(Household object detections)
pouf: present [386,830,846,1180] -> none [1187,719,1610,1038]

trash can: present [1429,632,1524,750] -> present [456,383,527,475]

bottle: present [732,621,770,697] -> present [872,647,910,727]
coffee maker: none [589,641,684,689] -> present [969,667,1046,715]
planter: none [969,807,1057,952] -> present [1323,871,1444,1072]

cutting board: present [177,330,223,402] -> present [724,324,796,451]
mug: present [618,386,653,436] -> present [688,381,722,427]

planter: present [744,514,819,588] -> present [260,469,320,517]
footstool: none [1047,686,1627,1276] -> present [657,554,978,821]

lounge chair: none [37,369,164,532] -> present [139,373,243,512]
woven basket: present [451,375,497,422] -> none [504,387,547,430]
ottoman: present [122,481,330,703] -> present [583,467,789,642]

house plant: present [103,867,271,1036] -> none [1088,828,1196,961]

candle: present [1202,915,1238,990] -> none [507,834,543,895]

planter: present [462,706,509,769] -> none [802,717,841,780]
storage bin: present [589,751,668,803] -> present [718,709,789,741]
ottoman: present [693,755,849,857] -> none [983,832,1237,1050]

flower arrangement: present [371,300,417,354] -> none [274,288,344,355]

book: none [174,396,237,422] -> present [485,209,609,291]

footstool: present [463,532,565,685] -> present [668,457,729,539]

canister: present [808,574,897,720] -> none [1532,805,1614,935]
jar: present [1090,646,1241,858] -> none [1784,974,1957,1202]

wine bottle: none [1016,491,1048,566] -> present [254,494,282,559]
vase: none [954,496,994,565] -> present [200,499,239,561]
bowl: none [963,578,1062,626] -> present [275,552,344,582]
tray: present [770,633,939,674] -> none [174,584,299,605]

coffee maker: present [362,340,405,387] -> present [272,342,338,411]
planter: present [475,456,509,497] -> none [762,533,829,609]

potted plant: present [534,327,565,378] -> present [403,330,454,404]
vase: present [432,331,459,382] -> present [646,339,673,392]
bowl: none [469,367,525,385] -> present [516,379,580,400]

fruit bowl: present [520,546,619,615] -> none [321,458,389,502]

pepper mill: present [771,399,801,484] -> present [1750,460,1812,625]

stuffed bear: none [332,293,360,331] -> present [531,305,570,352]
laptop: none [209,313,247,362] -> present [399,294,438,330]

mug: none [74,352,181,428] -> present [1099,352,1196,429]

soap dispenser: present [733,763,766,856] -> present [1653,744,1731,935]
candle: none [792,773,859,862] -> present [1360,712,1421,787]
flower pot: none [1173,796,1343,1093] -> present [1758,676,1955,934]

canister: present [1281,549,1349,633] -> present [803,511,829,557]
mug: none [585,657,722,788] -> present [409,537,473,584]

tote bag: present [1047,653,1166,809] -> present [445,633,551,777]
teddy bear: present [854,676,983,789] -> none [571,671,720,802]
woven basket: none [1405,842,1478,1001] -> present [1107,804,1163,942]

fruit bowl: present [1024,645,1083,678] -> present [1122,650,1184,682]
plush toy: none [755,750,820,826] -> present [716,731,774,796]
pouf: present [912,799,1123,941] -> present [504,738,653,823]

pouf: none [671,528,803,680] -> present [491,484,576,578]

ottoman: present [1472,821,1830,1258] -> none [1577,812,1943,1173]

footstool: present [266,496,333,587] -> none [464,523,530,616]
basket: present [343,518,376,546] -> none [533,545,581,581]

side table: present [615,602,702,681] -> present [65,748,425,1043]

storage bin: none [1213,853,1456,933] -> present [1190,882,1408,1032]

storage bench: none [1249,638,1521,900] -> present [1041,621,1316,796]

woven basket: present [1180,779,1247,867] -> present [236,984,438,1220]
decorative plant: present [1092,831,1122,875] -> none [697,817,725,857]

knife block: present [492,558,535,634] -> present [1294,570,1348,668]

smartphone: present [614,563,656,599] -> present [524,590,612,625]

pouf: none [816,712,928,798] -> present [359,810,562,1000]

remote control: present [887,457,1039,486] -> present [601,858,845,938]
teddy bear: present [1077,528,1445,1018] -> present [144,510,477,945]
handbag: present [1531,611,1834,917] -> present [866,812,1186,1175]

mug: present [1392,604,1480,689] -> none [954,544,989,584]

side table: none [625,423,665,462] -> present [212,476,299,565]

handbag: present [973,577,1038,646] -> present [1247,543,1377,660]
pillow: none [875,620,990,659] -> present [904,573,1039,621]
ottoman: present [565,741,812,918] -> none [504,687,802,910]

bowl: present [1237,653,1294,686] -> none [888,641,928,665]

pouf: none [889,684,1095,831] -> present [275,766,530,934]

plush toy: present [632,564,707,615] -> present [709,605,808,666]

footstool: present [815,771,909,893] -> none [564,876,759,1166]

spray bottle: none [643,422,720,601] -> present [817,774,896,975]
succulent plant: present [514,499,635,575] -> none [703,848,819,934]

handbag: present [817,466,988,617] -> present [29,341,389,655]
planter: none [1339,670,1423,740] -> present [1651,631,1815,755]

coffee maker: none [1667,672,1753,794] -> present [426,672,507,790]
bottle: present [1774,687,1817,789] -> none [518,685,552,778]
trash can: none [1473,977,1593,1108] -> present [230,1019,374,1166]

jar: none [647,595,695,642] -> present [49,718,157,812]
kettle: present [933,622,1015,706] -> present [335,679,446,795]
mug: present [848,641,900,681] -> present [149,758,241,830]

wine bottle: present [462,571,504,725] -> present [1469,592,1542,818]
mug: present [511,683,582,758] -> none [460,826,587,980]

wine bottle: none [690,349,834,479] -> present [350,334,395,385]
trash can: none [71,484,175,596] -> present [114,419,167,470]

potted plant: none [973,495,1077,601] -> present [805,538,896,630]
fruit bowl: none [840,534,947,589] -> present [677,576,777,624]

(Exercise description)
Go through the records and report each line that contains "plush".

(Solved problem)
plush toy: none [755,750,820,826] -> present [716,731,774,796]
plush toy: present [632,564,707,615] -> present [709,605,808,666]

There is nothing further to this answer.